■ Задание a: Посчитайте, во скольких строках фрагментов набора данных ниже встречается слово «chart» с учетом регистра. В ответе укажите только число.

■ Выбранный текст:
┏━━
Мы желаемъ теперь говорить о томъ, что извѣстные
намъ мотивы раздѣленiя факультетовъ въ настоящее время
или сами по себѣ не выдерживаютъ критики, или на практикѣ
не мало содѣйствуютъ порожденiю тѣхъ печальныхъ
явленiй, которыя теперь переживаютъ
наши университеты.
Тѣ
мотивы дѣленiя факультетовъ, о
которыхъ мы хотимъ сказать нѣсколько словъ, хотя на
практикѣ имѣли силу еще и прежде, но, если не ошибаемся, высказаны были впервые
профессоромъ харьковскаго университета г. Лавровскимъ 2–мъ, въ 1863 г., по поводу предложеннаго имъ раздѣленiя историко–филологическаго факультета. Записка г. Лавровскаго, представленная имъ по этому дѣлу въ совѣтъ университета, по распоряженiю бывшаго министра, разсмотрѣна была всѣми университетами, и хотя изъ хода дѣла видно, что
нѣкоторые университеты высказались тогда и противъ (петербургскiй и московскiй) предложенiя г. Лавровскаго, а другiе нашли его или несвоевременнымъ
для себя (казанскiй) или подлежащимъ нѣкоторому измѣненiю (кiевскiй); однако, такъ
какъ съ теченiемъ времени высказанные г. Лавровскимъ мотивы раздѣленiя
историко–филологическаго факультета приняты были, на сколько намъ извѣстно, въ руководство
при раздѣленiи какъ этого, такъ
и другихъ факультетовъ въ разныхъ университетахъ и, как
мы знаемъ, мало кѣмъ были опровергаемы; то мы, очевидно, можемъ
разсуждать о нихъ, какъ о мотивахъ лежащихъ и доселѣ
въ основанiи плановъ того или другаго факультетскаго, или, что тоже, ученаго
образованiя въ нашихъ университетахъ. Они
суть: облегченiе студентовъ, сообщенiе занятiямъ
ихъ большей основательности и сообщенiе этимъ же занятiямъ большей спецiальности.
┗━━
■ Задание b: Подхватите текст о разделении университетских факультетов и продолжите его после последнего предложения.

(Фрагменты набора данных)
┏━━
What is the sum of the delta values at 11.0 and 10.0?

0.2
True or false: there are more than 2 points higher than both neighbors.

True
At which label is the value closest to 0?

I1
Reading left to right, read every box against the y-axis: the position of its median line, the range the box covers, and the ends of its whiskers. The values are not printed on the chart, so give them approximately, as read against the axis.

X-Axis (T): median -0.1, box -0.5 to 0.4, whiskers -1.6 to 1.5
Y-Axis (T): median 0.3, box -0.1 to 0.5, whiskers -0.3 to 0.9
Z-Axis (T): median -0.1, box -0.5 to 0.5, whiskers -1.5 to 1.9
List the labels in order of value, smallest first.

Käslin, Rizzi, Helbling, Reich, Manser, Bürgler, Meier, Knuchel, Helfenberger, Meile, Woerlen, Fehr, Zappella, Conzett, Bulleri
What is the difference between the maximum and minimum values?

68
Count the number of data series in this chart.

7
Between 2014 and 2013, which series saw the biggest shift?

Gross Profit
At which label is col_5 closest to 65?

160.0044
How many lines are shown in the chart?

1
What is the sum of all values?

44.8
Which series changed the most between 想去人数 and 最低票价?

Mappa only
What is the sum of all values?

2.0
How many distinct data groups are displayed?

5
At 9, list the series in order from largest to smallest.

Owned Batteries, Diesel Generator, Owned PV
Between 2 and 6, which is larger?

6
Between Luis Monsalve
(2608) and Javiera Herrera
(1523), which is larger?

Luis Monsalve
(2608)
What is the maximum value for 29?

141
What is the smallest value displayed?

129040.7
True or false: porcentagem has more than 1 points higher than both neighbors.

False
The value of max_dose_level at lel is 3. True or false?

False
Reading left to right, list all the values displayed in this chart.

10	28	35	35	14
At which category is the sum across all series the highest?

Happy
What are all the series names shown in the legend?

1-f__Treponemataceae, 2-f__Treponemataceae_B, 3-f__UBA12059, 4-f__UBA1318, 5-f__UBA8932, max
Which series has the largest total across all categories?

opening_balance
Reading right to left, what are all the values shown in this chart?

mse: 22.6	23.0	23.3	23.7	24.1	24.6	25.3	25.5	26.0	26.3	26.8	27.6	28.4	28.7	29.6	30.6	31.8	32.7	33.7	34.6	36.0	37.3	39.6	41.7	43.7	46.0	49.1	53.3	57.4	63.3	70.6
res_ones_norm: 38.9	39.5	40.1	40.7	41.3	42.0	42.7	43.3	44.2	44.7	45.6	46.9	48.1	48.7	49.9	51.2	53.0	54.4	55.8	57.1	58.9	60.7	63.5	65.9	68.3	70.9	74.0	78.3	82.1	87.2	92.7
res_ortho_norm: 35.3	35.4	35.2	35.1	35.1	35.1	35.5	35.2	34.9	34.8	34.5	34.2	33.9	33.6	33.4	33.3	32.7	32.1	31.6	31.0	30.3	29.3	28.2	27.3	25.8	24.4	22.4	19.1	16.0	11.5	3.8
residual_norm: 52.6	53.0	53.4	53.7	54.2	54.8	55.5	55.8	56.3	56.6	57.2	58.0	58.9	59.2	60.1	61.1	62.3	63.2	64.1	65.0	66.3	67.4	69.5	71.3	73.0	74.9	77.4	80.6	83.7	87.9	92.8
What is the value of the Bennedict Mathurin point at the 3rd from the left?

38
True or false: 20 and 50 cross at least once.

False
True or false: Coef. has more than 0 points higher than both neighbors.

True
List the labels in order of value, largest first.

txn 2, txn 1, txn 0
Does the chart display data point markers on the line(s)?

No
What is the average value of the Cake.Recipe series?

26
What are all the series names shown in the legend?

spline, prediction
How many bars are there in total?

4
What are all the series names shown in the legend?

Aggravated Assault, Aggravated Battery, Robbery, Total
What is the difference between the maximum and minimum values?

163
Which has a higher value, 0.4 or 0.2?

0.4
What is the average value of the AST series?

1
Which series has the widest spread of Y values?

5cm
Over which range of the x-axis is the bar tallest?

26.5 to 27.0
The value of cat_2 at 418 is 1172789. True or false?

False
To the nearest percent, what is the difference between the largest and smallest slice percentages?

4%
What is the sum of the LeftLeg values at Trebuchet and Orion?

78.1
┗━━
■ Результат a: 6

■ Результат b:
Хотя
первые два мотива сами по себѣ не противорѣчатъ основной задачѣ
факультетскаго образованiя и даже желательны, однако есть опасность, чтобы, облегчая учащихся, не сравнить программы
факультетскаго образованiя съ программою любаго гувернерскаго. Что касается, далѣе, до сообщенiя основательности занятiямъ студентовъ, то въ нѣкоторомъ
дѣленiи факультетскихъ наукъ эта цѣль раздѣленiя отрицаетъ сама себя. Забота же о спецiальности занятiй студентовъ, повидимому, противорѣчитъ основной
задачѣ факультетскаго образованiя.
Хотя
вообще желательно, чтобы учебная дѣятельность не изнуряла
учащихся, чтобы трудъ ученiя не
только былъ равенъ силамъ ихъ, но лучше оставлялъ бы ихъ
всегда въ запасѣ, нежели тратилъ всѣ; тѣмъ не менѣе, средства
для достиженiя этой цѣли не могутъ быть безразличны
для того или другаго факультета; напротивъ, изыскивая средства, всегда должно имѣть
въ виду не нарушить цѣлости факультетскаго образованiя, ибо гдѣ же можетъ быть иной предѣлъ стремленiю къ облегченiю? Уже
конечно не въ личныхъ силахъ учащихся; ибо онѣ неизмѣримо
разнообразны и для факультета всегда случайны.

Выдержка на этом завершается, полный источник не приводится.